Olivier Spillebout : Je n’appartiens pas à ce monde, le modèle culturel de la Maison de la Photographie, mais aussi le festival Transphotographiques, est très loin de ce modèle des méga-projets comme Lille3000, mais aussi l’Institut pour la Photo, ou encore Sériesmania. J’ai réussi à programmer de grandes expositions avec les plus grands noms de la Photographie à Lille, comme Peter Lindbergh, Costas Gavras, Karl Lagerfeld, William Klein, et le budget annuel de la Maison Photo a toujours été 10 fois inférieur aux budgets des méga-projets des politiques. On est bien loin des millions alignés pour faire fonctionner une maison folie, une maison du Hip-Hop, ou encore Lille3000 et l’Institut. On ne vit pas dans le même monde : on a toujours fait beaucoup avec peu. Je me sens plus proche du combat des interluttants (NDLR : intermittents) pour l’accès aux droits et la sécurisation des artistes et des salariés dans la culture, que du monde des grandes institutions culturelles. Je lutte chaque jour pour préserver les derniers emplois de la Maison de la Photographie, certains sont dans la structure depuis plus de 15 ans. Pour info, le salaire le plus élevé dans notre association est inférieur à 1500 euros nets par mois, bien loin des salaires exorbitants dans certaines structures lilloises.
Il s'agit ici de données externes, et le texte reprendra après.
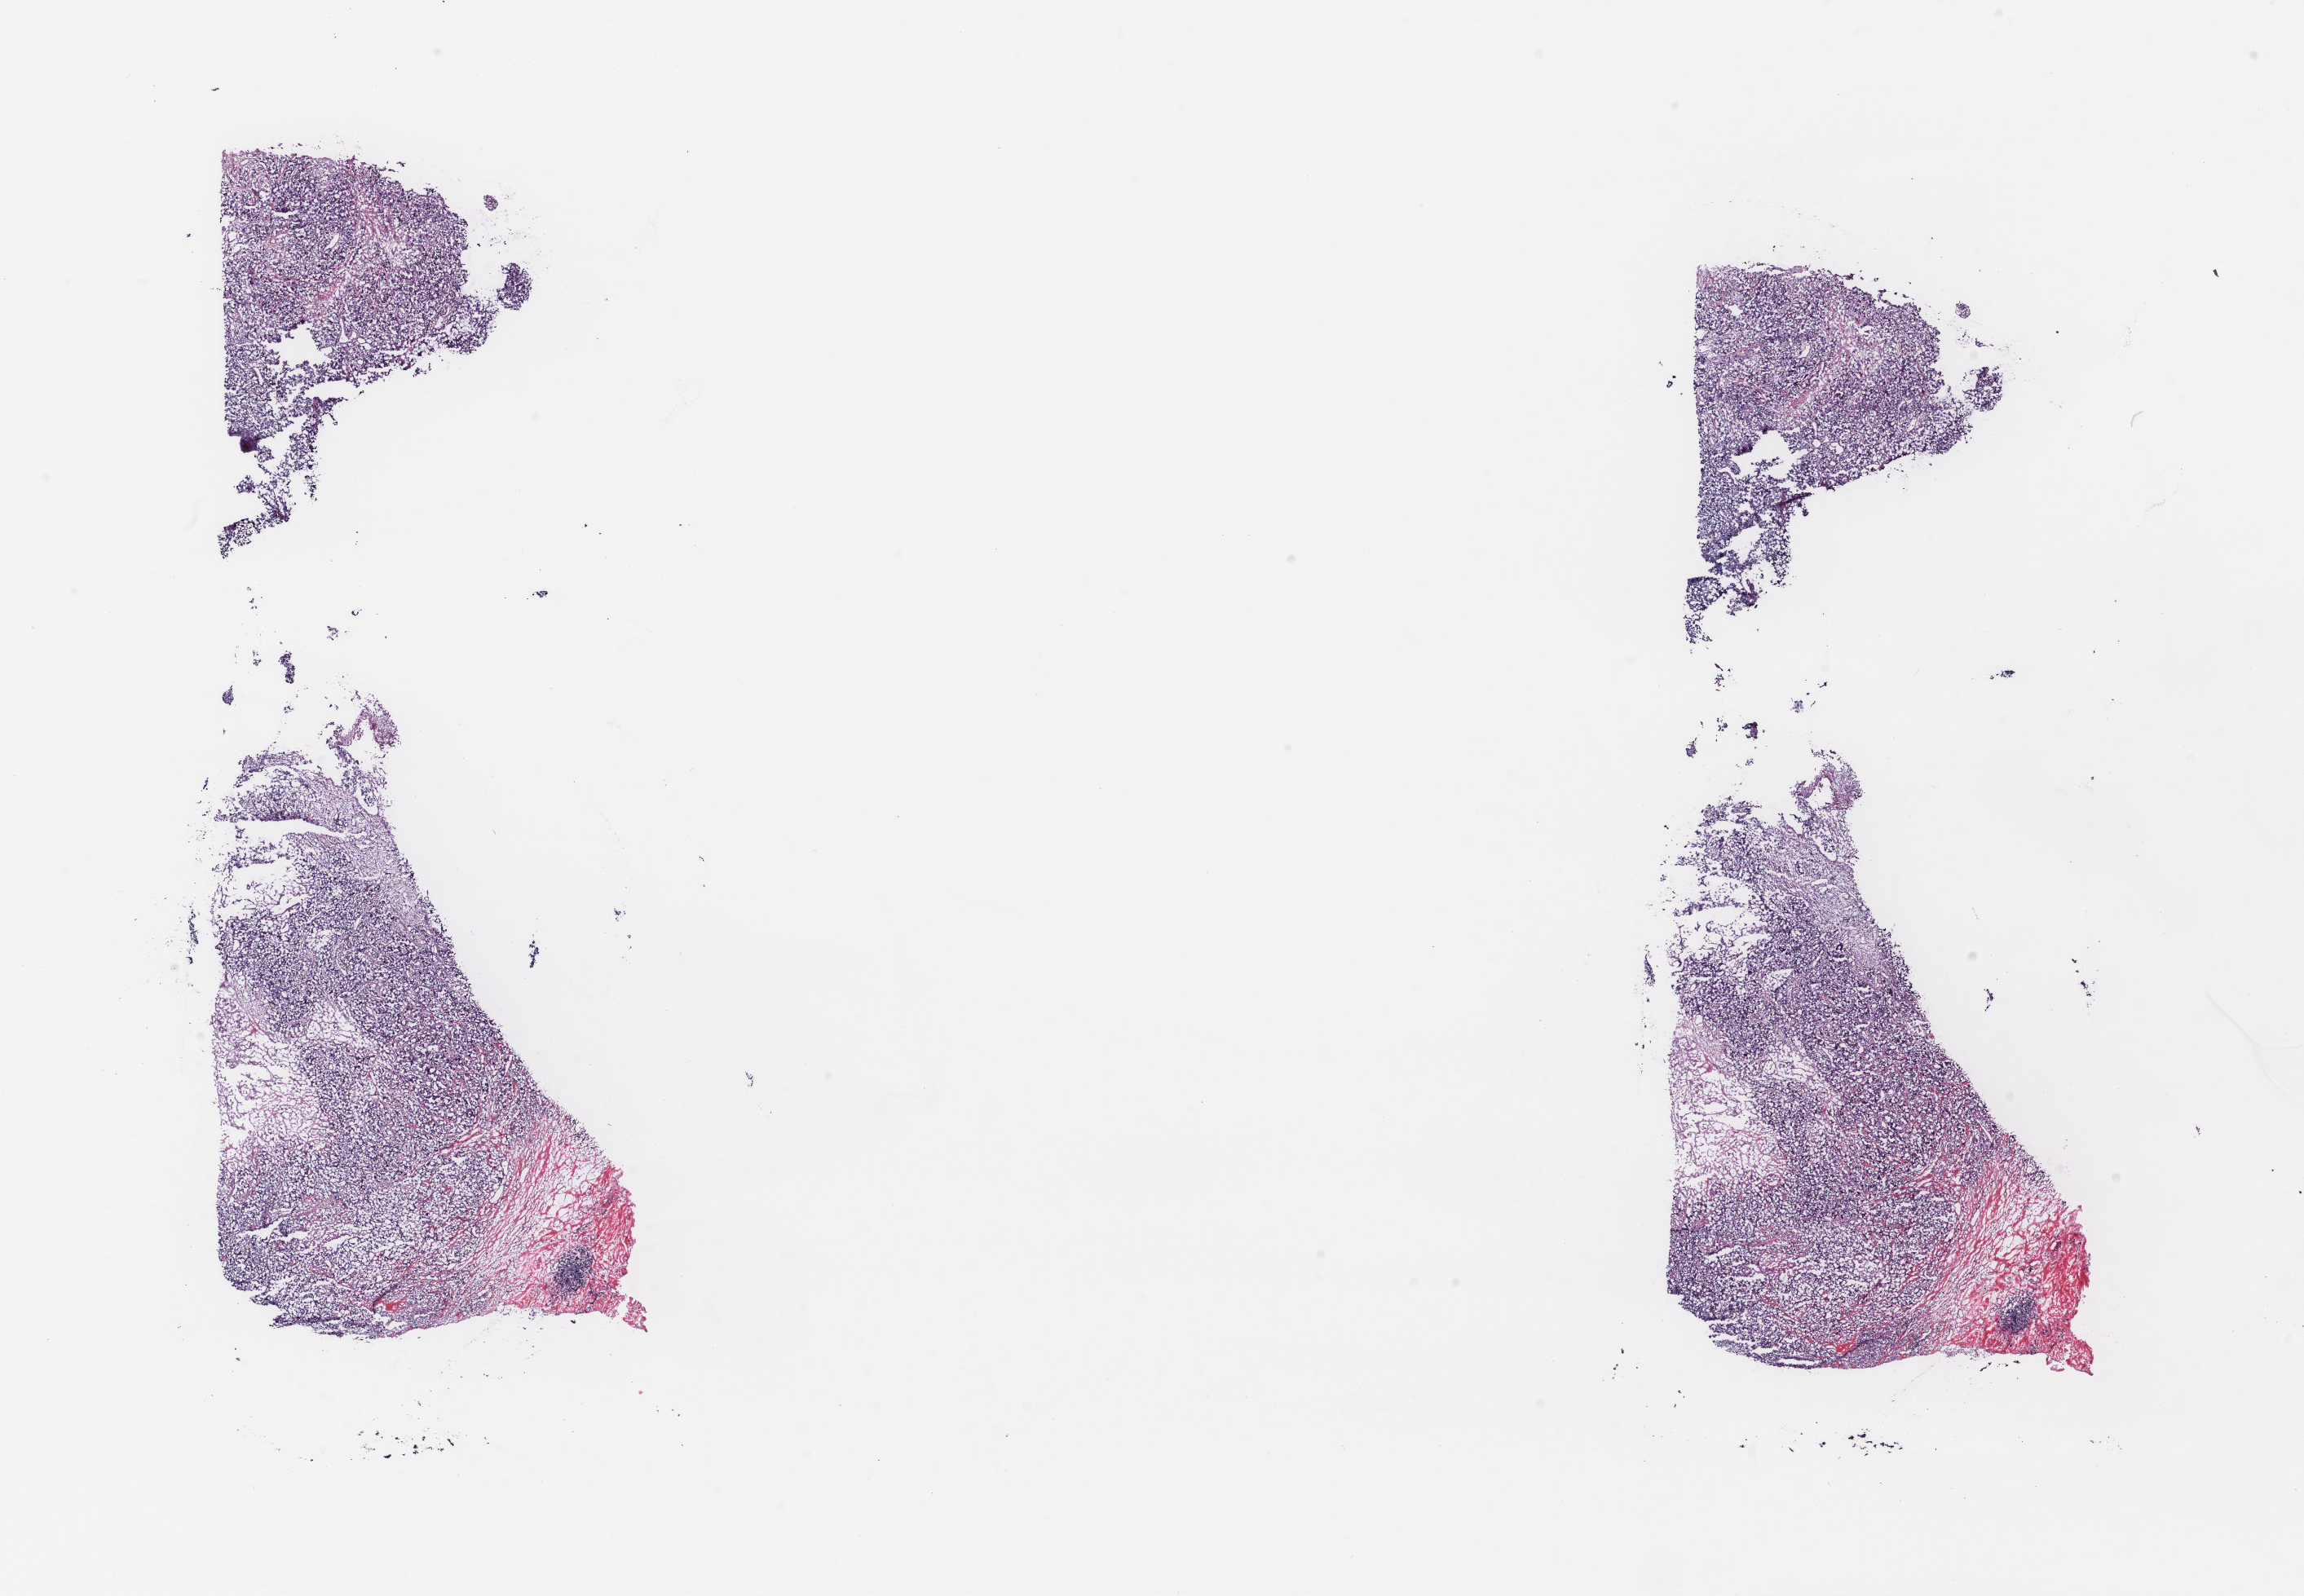
Whole-slide histology image, H&E-stained, shown as a low-resolution overview of the whole scanned area (about 22.4 x 15.5 mm). Frozen section from the top of the tissue portion. Sample: primary tumour, breast. Patient: female, age at initial diagnosis 29 years. Pathologist review of this section (percent, as recorded): tumour cells 85%, tumour nuclei 75%, normal cells 0%, stromal cells 0%, necrosis 15%. Inflammatory infiltration, as recorded: lymphocyte infiltration 0%, monocyte infiltration 0%, neutrophil infiltration 0%.
* lymph nodes positive (case pathology): 2 of 21 examined
* TNM: T2 N1a M0
* AJCC pathologic stage: IIB
* laterality: left
* pathologic diagnosis: Infiltrating duct carcinoma, NOS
DailyNord : Le ministère de la culture pourrait-il se saisir du dossier de l’institut ?
Olivier Spillebout : Le dossier de l’Institut pour la Photographie a une portée nationale. A ce titre, je pense que le Ministère de la Culture doit s’en saisir, et plus généralement du dossier de la photo en France. La parité, le statut de l’artiste, la rémunération, l’accès aux droits, la survie des structures associatives, l’emploi culturel en général …. La Maison de la Photo n’est plus en capacité de payer des droits d’auteur, de donner des aides à la création. Et si elle ferme, et bien tout simplement elle ne peut plus présenter des expos et soutenir les artistes. C’est donc tout un tissu culturel qui est fragilisé en France et dans notre région. Ces sujets font justement l’objet des tables-rondes que nous initions depuis mardi 8 octobre 2019 à la Maison photo, en essayant de proposer des solutions.